Environment Variables

DATABASE_URL="postgresql://postgres:postgres@192.168.0.145:5434/nearestmass"
ADMIN_API_KEY=your-secret-key
CHROMADB_URL=http://192.168.0.145:8000
EMBEDDING_API_URL=http://192.168.0.75:11434/v1
EMBEDDING_MODEL=nomic-embed-text
GOOGLE_PLACES_API_KEY=your-google-key
FREESEARCH_URL=http://192.168.0.145:3111

NAS Deployment

ScraperControl is deployed on the Synology NAS at /volume1/docker/scraper-control/.

Container Layout

Container Purpose Port
scraper-control-app-1 Admin dashboard 3001
scraper-control-scheduler-1 Job scheduler -
scraper-control-freesearch-enrichment-1 FreeSearch daemon -

The db container (nearestmass-db-1) is managed by BethelGuide's compose file at /volume1/docker/nearestmass/. ScraperControl joins the same nearestmass_default external Docker network — no depends_on allowed since db is in a different compose file.

Deploying Updates

# From local machine:
bash scripts/deploy-to-nas.sh

# Or manually:
rsync -avz --exclude 'node_modules' --exclude '.next' --exclude '.git' --exclude '.env.local' --exclude '*.log' \
  /Users/albert/Documents/Projects/Church/ScraperControl/ albert@192.168.0.145:/volume1/docker/scraper-control/

ssh albert@192.168.0.145 'cd /volume1/docker/scraper-control && /usr/local/bin/docker compose build scraper && /usr/local/bin/docker compose up -d scheduler freesearch-enrichment'

Rebuilding Admin Dashboard

ssh albert@192.168.0.145 'cd /volume1/docker/scraper-control && /usr/local/bin/docker compose build app && /usr/local/bin/docker compose up -d app'

Important Notes

  • DO NOT add depends_on: db to any service — db is in BethelGuide's compose file
  • The .env on NAS uses host IP (192.168.0.145:5434) for scripts run outside Docker
  • The docker-compose.yml environment overrides use db:5432 (Docker DNS via shared network)
  • Docker binary on NAS is at /usr/local/bin/docker

NAS Docker Health

The Synology NAS (4 CPU, 17GB RAM) runs 23 containers across 7 projects.

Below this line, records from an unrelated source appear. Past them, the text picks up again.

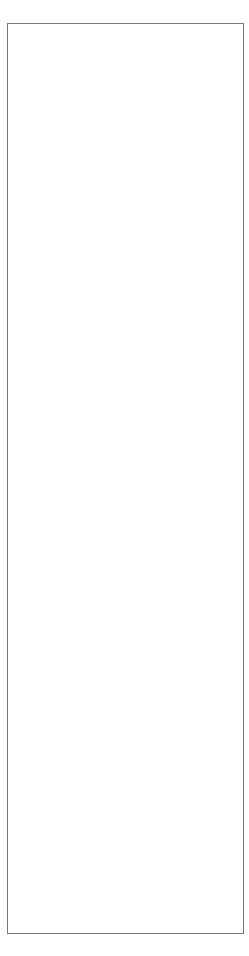
<source format=gbr>
G04 (created by PCBNEW (2013-mar-13)-testing) date Sun 16 Jun 2013 12:52:21 AM NZST*
%MOIN*%
G04 Gerber Fmt 3.4, Leading zero omitted, Abs format*
%FSLAX34Y34*%
G01*
G70*
G90*
G04 APERTURE LIST*
%ADD10C,0.005906*%
%ADD11C,0.003937*%
G04 APERTURE END LIST*
G54D10*
G54D11*
X27559Y-49015D02*
X27559Y-18700D01*
X35433Y-49015D02*
X27559Y-49015D01*
X35433Y-18700D02*
X35433Y-49015D01*
X27559Y-18700D02*
X35433Y-18700D01*
M02*

</source>
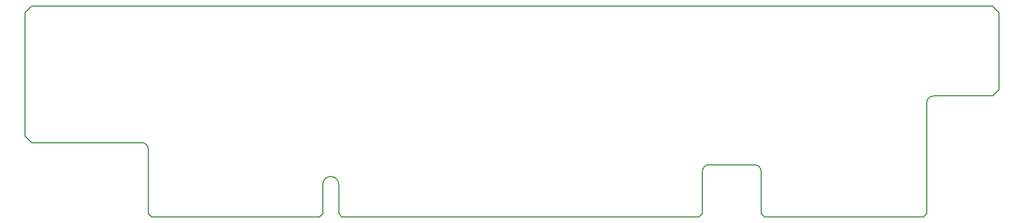
<source format=gbr>
G04 #@! TF.GenerationSoftware,KiCad,Pcbnew,(5.1.5)-3*
G04 #@! TF.CreationDate,2022-01-27T06:12:11+01:00*
G04 #@! TF.ProjectId,Riser Tioga Pass 1OU 1xPCIe x16,52697365-7220-4546-996f-676120506173,rev?*
G04 #@! TF.SameCoordinates,PX40f1fa0PY623a7c0*
G04 #@! TF.FileFunction,Profile,NP*
%FSLAX46Y46*%
G04 Gerber Fmt 4.6, Leading zero omitted, Abs format (unit mm)*
G04 Created by KiCad (PCBNEW (5.1.5)-3) date 2022-01-27 06:12:11*
%MOMM*%
%LPD*%
G04 APERTURE LIST*
%ADD10C,0.200000*%
G04 APERTURE END LIST*
D10*
X120305000Y-8460000D02*
X129355000Y-8460000D01*
X27290000Y-26480000D02*
X27290000Y-21980000D01*
X29690000Y-26480000D02*
X29690000Y-21980000D01*
X129355000Y-8460000D02*
X130305000Y-7510000D01*
X-18100000Y-14580000D02*
X-17100000Y-15580000D01*
X-17100000Y-15580000D02*
X-335000Y-15580000D01*
X-17100000Y5320000D02*
X-18100000Y4320000D01*
X-18100000Y4320000D02*
X-18100000Y-14580000D01*
X130305000Y-7510000D02*
X130305000Y4320000D01*
X130305000Y4320000D02*
X129305000Y5320000D01*
X129305000Y5320000D02*
X-17100000Y5320000D01*
X85120000Y-19980000D02*
G75*
G02X86120000Y-18980000I1000000J0D01*
G01*
X85120000Y-26480000D02*
X85120000Y-19980000D01*
X30190000Y-26980000D02*
X29690000Y-26480000D01*
X84615000Y-26980000D02*
X30190000Y-26980000D01*
X85120000Y-26480000D02*
X84615000Y-26980000D01*
X94565000Y-26980000D02*
X94065000Y-26480000D01*
X118815000Y-26980000D02*
X94565000Y-26980000D01*
X119305000Y-26480000D02*
X118815000Y-26980000D01*
X-335000Y-15580000D02*
G75*
G02X665000Y-16580000I0J-1000000D01*
G01*
X665000Y-16580000D02*
X665000Y-26480000D01*
X27290000Y-21980000D02*
G75*
G02X29690000Y-21980000I1200000J0D01*
G01*
X86120000Y-18980000D02*
X93065000Y-18980000D01*
X93065000Y-18980000D02*
G75*
G02X94065000Y-19980000I0J-1000000D01*
G01*
X94065000Y-19980000D02*
X94065000Y-26480000D01*
X119305000Y-26480000D02*
X119305000Y-9460000D01*
X119305000Y-9460000D02*
G75*
G02X120305000Y-8460000I1000000J0D01*
G01*
X1165000Y-26980000D02*
X665000Y-26480000D01*
X26790000Y-26980000D02*
X1165000Y-26980000D01*
X27290000Y-26480000D02*
X26790000Y-26980000D01*
M02*

</source>
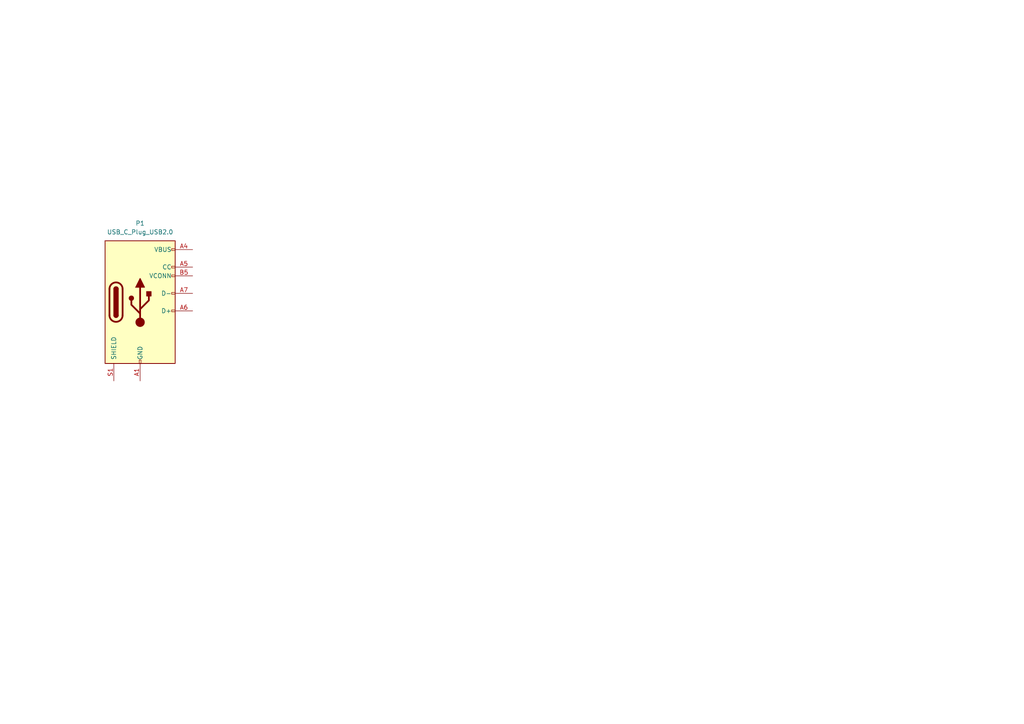
<source format=kicad_sch>
(kicad_sch
	(version 20231120)
	(generator "eeschema")
	(generator_version "8.0")
	(uuid "7ae8a2b3-66b1-4a66-8868-9c2de4cf2872")
	(paper "A4")
	
	(symbol
		(lib_id "Connector:USB_C_Plug_USB2.0")
		(at 40.64 87.63 0)
		(unit 1)
		(exclude_from_sim no)
		(in_bom yes)
		(on_board yes)
		(dnp no)
		(fields_autoplaced yes)
		(uuid "7fc106dc-fdcb-4d7d-ba05-37e7bd880647")
		(property "Reference" "P1"
			(at 40.64 64.77 0)
			(effects
				(font
					(size 1.27 1.27)
				)
			)
		)
		(property "Value" "USB_C_Plug_USB2.0"
			(at 40.64 67.31 0)
			(effects
				(font
					(size 1.27 1.27)
				)
			)
		)
		(property "Footprint" ""
			(at 44.45 87.63 0)
			(effects
				(font
					(size 1.27 1.27)
				)
				(hide yes)
			)
		)
		(property "Datasheet" "https://www.usb.org/sites/default/files/documents/usb_type-c.zip"
			(at 44.45 87.63 0)
			(effects
				(font
					(size 1.27 1.27)
				)
				(hide yes)
			)
		)
		(property "Description" "USB 2.0-only Type-C Plug connector"
			(at 40.64 87.63 0)
			(effects
				(font
					(size 1.27 1.27)
				)
				(hide yes)
			)
		)
		(pin "B9"
			(uuid "a0915ba0-19b1-41c5-bb6f-0b0365126345")
		)
		(pin "B12"
			(uuid "cba5f0af-351a-45a4-9ad2-cf2f0452baae")
		)
		(pin "B4"
			(uuid "b51b7960-3c88-4661-9cd6-9429bf474f81")
		)
		(pin "S1"
			(uuid "58188712-172f-467f-b1a9-022ba34d10d1")
		)
		(pin "A5"
			(uuid "b02f8161-8575-4513-b1ed-8b217f561040")
		)
		(pin "A4"
			(uuid "a06dee44-6f61-401d-b272-1e2f63921c8c")
		)
		(pin "A9"
			(uuid "b5610d1b-2467-4709-8382-4a9be5288ee1")
		)
		(pin "A1"
			(uuid "7df61727-c8d2-479e-907f-bda7f0e73a52")
		)
		(pin "B1"
			(uuid "de782731-366e-4a9c-9cf3-25bc447540cb")
		)
		(pin "A6"
			(uuid "76fab8b7-bd1f-4563-a6d3-b78363bba6d2")
		)
		(pin "A12"
			(uuid "9a07ee1d-026f-47dc-af5d-95b8ffe17e81")
		)
		(pin "A7"
			(uuid "f7c56efb-bce9-4c14-bff8-db85bcf45fbd")
		)
		(pin "B5"
			(uuid "2e9bb61c-22a8-48c1-99f3-37bfe0e4f6d4")
		)
		(instances
			(project ""
				(path "/7ae8a2b3-66b1-4a66-8868-9c2de4cf2872"
					(reference "P1")
					(unit 1)
				)
			)
		)
	)
	(sheet_instances
		(path "/"
			(page "1")
		)
	)
)

</source>
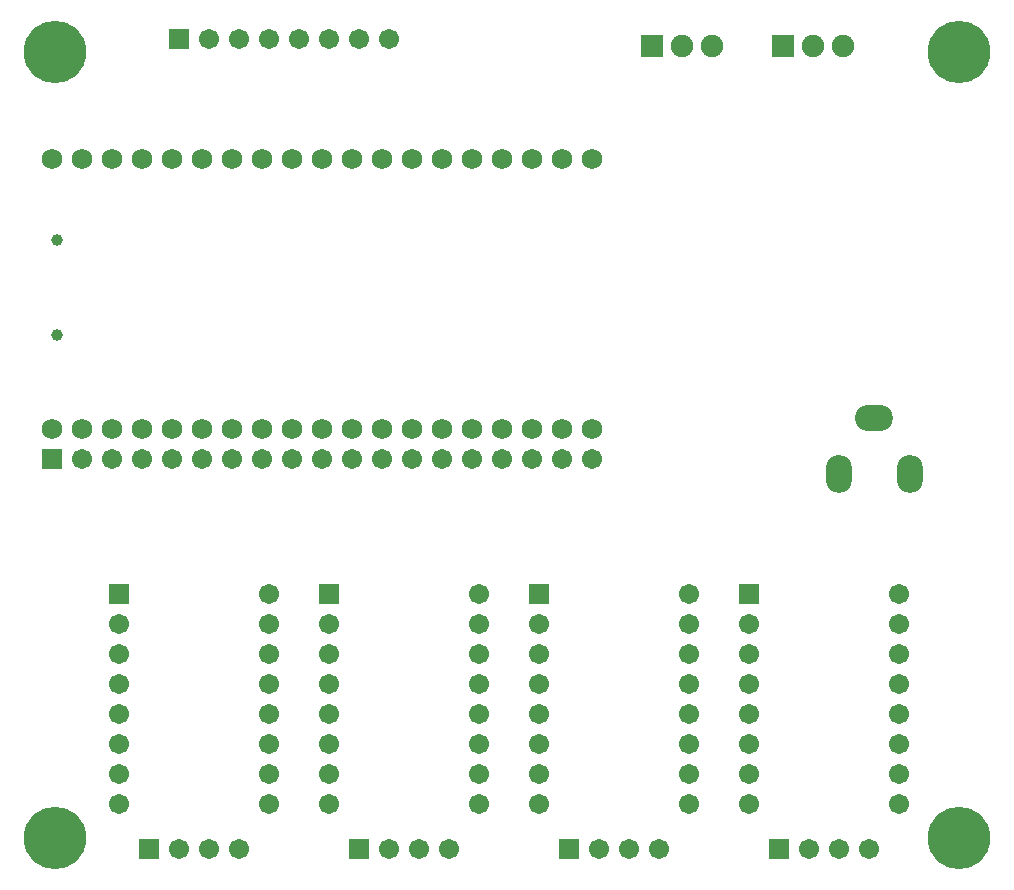
<source format=gbr>
G04 DipTrace 3.3.1.3*
G04 BottomMask.gbr*
%MOIN*%
G04 #@! TF.FileFunction,Soldermask,Bot*
G04 #@! TF.Part,Single*
%ADD51C,0.03937*%
%ADD62C,0.068031*%
%ADD68C,0.067031*%
%ADD70R,0.067031X0.067031*%
%ADD74C,0.208031*%
%ADD86O,0.126142X0.086772*%
%ADD88O,0.086772X0.126142*%
%ADD90C,0.074961*%
%ADD92R,0.074961X0.074961*%
%ADD94C,0.067087*%
%ADD96R,0.067087X0.067087*%
%FSLAX26Y26*%
G04*
G70*
G90*
G75*
G01*
G04 BotMask*
%LPD*%
D96*
X2943701Y493701D3*
D94*
X3043701D3*
X3143701D3*
X3243701D3*
D92*
X2518701Y3168701D3*
D90*
X2618701D3*
X2718701D3*
D96*
X943701Y3193701D3*
D94*
X1043701D3*
X1143701D3*
X1243701D3*
X1343701D3*
X1443701D3*
X1543701D3*
X1643701D3*
D96*
X843701Y493701D3*
D94*
X943701D3*
X1043701D3*
X1143701D3*
D96*
X518701Y1793701D3*
D94*
X618701D3*
X718701D3*
X818701D3*
X918701D3*
X1018701D3*
X1118701D3*
X1218701D3*
X1318701D3*
X1418701D3*
X1518701D3*
X1618701D3*
X1718701D3*
X1818701D3*
X1918701D3*
X2018701D3*
X2118701D3*
X2218701D3*
X2318701D3*
D92*
X2956201Y3168701D3*
D90*
X3056201D3*
X3156201D3*
D96*
X1543701Y493701D3*
D94*
X1643701D3*
X1743701D3*
X1843701D3*
D96*
X2243701D3*
D94*
X2343701D3*
X2443701D3*
X2543701D3*
D88*
X3143701Y1743701D3*
X3379921D3*
D86*
X3261811Y1928740D3*
D51*
X537598Y2522835D3*
Y2207874D3*
D74*
X531496Y531496D3*
X3543307D3*
Y3149606D3*
X531496D3*
D70*
X743701Y1343701D3*
D68*
Y1243701D3*
Y1143701D3*
Y1043701D3*
Y943701D3*
Y843701D3*
Y743701D3*
Y643701D3*
X1243701D3*
Y743701D3*
Y843701D3*
Y943701D3*
Y1043701D3*
Y1143701D3*
Y1243701D3*
Y1343701D3*
D70*
X1443701D3*
D68*
Y1243701D3*
Y1143701D3*
Y1043701D3*
Y943701D3*
Y843701D3*
Y743701D3*
Y643701D3*
X1943701D3*
Y743701D3*
Y843701D3*
Y943701D3*
Y1043701D3*
Y1143701D3*
Y1243701D3*
Y1343701D3*
D70*
X2143701D3*
D68*
Y1243701D3*
Y1143701D3*
Y1043701D3*
Y943701D3*
Y843701D3*
Y743701D3*
Y643701D3*
X2643701D3*
Y743701D3*
Y843701D3*
Y943701D3*
Y1043701D3*
Y1143701D3*
Y1243701D3*
Y1343701D3*
D70*
X2843701D3*
D68*
Y1243701D3*
Y1143701D3*
Y1043701D3*
Y943701D3*
Y843701D3*
Y743701D3*
Y643701D3*
X3343701D3*
Y743701D3*
Y843701D3*
Y943701D3*
Y1043701D3*
Y1143701D3*
Y1243701D3*
Y1343701D3*
D62*
X518701Y2793701D3*
X618701D3*
X718701D3*
X818701D3*
X918701D3*
X1018701D3*
X1118701D3*
X1218701D3*
X1318701D3*
X1418701D3*
X1518701D3*
X1618701D3*
X1718701D3*
X1818701D3*
X1918701D3*
X2018701D3*
X2118701D3*
X2218701D3*
X2318701D3*
X518701Y1893701D3*
X618701D3*
X718701D3*
X818701D3*
X918701D3*
X1018701D3*
X1118701D3*
X1218701D3*
X1318701D3*
X1418701D3*
X1518701D3*
X1618701D3*
X1718701D3*
X1818701D3*
X1918701D3*
X2018701D3*
X2118701D3*
X2218701D3*
X2318701D3*
M02*

</source>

Church project containers (5) all have memory limits and log rotation. See memory/nas-docker-health.md for full inventory.

Scheduler hardening: Uses detached: true + process group kill to prevent orphaned Chromium processes, init: true for zombie reaping, 24h job timeout, 8GB memory limit.

Maintenance: Docker is on /volume1 (15TB free). Run docker builder prune -f occasionally to keep build cache tidy.